Увильнул, увернулся, допущением безумным ведомый, что сможет всегда, целиком, до конца своей волей сужденное определять, — прыгнул живо в расщелину, втиснулся, словно в мамкину норку, перед самым обвалом грохочущих чушек и в ней, неприметной расщелине, сжавшись в комок эмбриона, прокатившийся поверху камнепад переждал. Может, не был бы крепок, как обжатый на слябинге слиток, так бы там и остался, прокатом продавленный вглубь, но что людям — кирдык, то метизам таким нипочем.

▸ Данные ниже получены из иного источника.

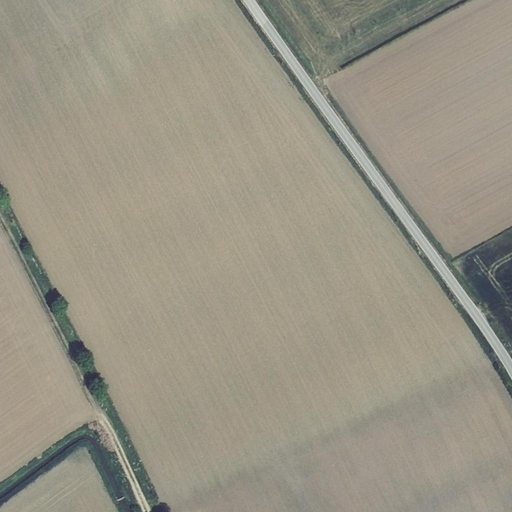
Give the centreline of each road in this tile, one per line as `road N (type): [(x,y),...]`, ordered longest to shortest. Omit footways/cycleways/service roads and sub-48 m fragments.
road 1 (unclassified): [(250,0),(511,363)]
road 2 (track): [(146,511),(0,214)]
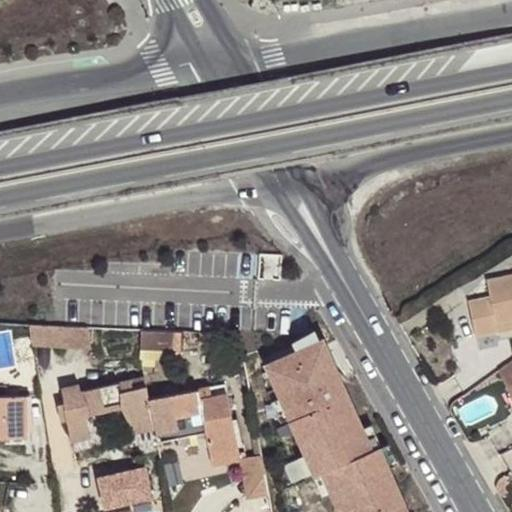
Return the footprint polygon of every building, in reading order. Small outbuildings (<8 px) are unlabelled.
[(495,324),(511,320),(511,276),(486,282),(489,296),(467,302),(475,336),(497,332),(495,324)] [(511,329),(511,320),(495,324),(497,332),(511,329)] [(85,327),(28,324),(32,344),(89,347),(85,327)] [(183,352),(184,329),(145,328),(144,352),(183,352)] [(320,340),(268,366),(319,466),(326,463),(370,441),(320,340)] [(511,360),(497,371),(511,399),(511,398),(511,360)] [(148,399),(145,386),(133,389),(131,381),(80,391),(79,384),(60,388),(63,404),(57,405),(60,420),(67,419),(71,441),(90,437),(86,418),(88,414),(121,408),(134,433),(154,429),(148,399)] [(154,429),(156,443),(206,433),(213,465),(240,459),(228,393),(214,396),(212,387),(148,399),(154,429)] [(0,437),(7,437),(7,432),(25,432),(25,396),(0,396),(0,437)] [(7,432),(7,437),(8,443),(25,442),(25,432),(7,432)] [(370,441),(326,463),(351,511),(419,511),(381,436),(370,441)] [(269,493),(261,455),(240,459),(248,498),(269,493)] [(153,465),(102,471),(106,503),(157,497),(153,465)]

— Не горю я, бать, вечный! Мы, Чугуевы, — глыба, ничем не пробьешь… — И осекся вдруг, морда осунулась, стала мягкой, телячьей, не глыбой. — Ну чего ты, бать, че? Я же знал свой маневр. Распрямилась пружина в Чугуеве, механизм невозвратный в движение по цепи приведя, и кулак — сыну в зубы, пока тот улыбался заискивающе. Уж на что был сыночек остойчив, а мотнуло его, как тряпичнонабитого. Просиял от отцовской прибивающей ласки:

— Вот как рельсом, бать! Тайсон! Так и надо мне, да! Это ж мало еще, ты мне дай, не жалей!

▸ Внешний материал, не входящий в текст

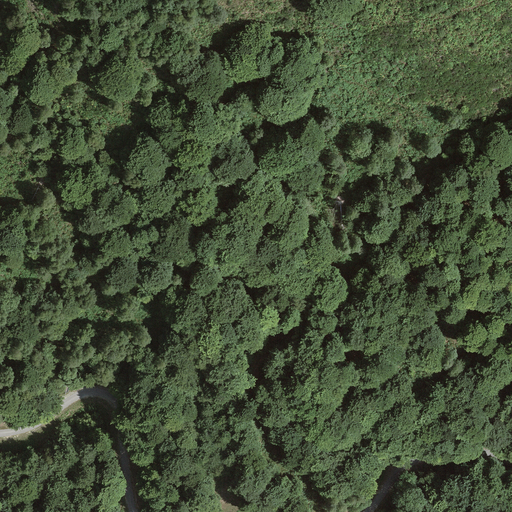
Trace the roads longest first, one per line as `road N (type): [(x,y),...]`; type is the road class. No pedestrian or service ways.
road 1 (unclassified): [(130,511),(119,418),(107,396),(77,394),(33,425),(0,433)]
road 2 (unclassified): [(511,458),(412,460),(366,511)]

И уже они оба, как один человек, разбивают, ворочают глыбы в молчании. Продохнуть распрямятся — друг на друга не смотрят. Чуть Валерка копнет, ковырнет его взглядом — отводит, не стерпев ломового отцовского встречного. Вот как кошка воюет с собакой: чуть напрыгнет — и сразу отскочит, так и этот глазами. А вокруг копошатся вовсю остальные, расхватали делянки по склону и роются, позабыв о Валеркином воскрешении, как не было. И нет-нет и упрется чей-то штык в ископаемое: то в кирпич закопченный, то в обрезок стального уголка или швеллера, то в графитовый вдруг электрод, то в зубастую гусеницу — транспортерную ленту проклепанную, то в сгоревший электромотор, словно в череп бронтозавра какого, — вот сокровище-то! если с целой обмоткой, с накрученной медной проволокой! За черный лом дают копейки на приемке, а вот цветмет — по высшему ранжиру. Шлакоотвал родной давно Клондайком окрестили: как новая Россия началась и сгорели в сберкассе все деньги, так и начали шастать сюда вот и лом производства откапывать, уж бригадами целыми, семьями превратились в старателей, жены приходили к горе с термосами и укутанными в одеяла кастрюльками — подкормить мужиков своих пищей горячей. Килограммы и тонны металла залегали здесь, в шлаковых недрах. Откопаешь вот рельс — и его на горбу в пункт приемки, расплодилось их, пунктов, немерено. Подфартит — за неделю сумму месячного своего заводского оклада из горы этой вынешь, горнового, вальцовщика, агломератчика, ведь зарплат-то законных месяцами не видят с тех пор, как Гайдар в телевизоре, поросенок, губами зачмокал: «дефицит», «волатильность», «инфляция». После смены сюда, выходные все здесь. Вот шурфы даже многие стали в горе пробивать, ставить крепи в глубоких забоях по всем правилам горного дела. Экскаваторщики уводили машины со строек и вгрызались ковшами в спрессованный, спекшийся шлак. Объявлявшихся на стратегическом этом объекте бичей, мужиков со всей области пришлых злобным лаем отваживали, поколачивали жестко порою, вбивая: вас тут не было, не проходило.

Груду черного лома на санях самосваренных тащат — как бурлаки на Волге это самое. Среди белого дня по своей родной улице — не привыкать, но порой все равно оживет и прихватит рабочее нутро на мгновение стыд: это ж ты, тот же самый, который на всю область гремел трудовой своей славой, скульпторам, было, даже позировал, прикрывая ладонью глаза, словно витязь в дозоре, — победитель социалистических соревнований и вершитель Истории… ну и вот на что жизнь извелась — не скрипел даже больше зубами Чугуев, словно стер их по жизни такой до корней.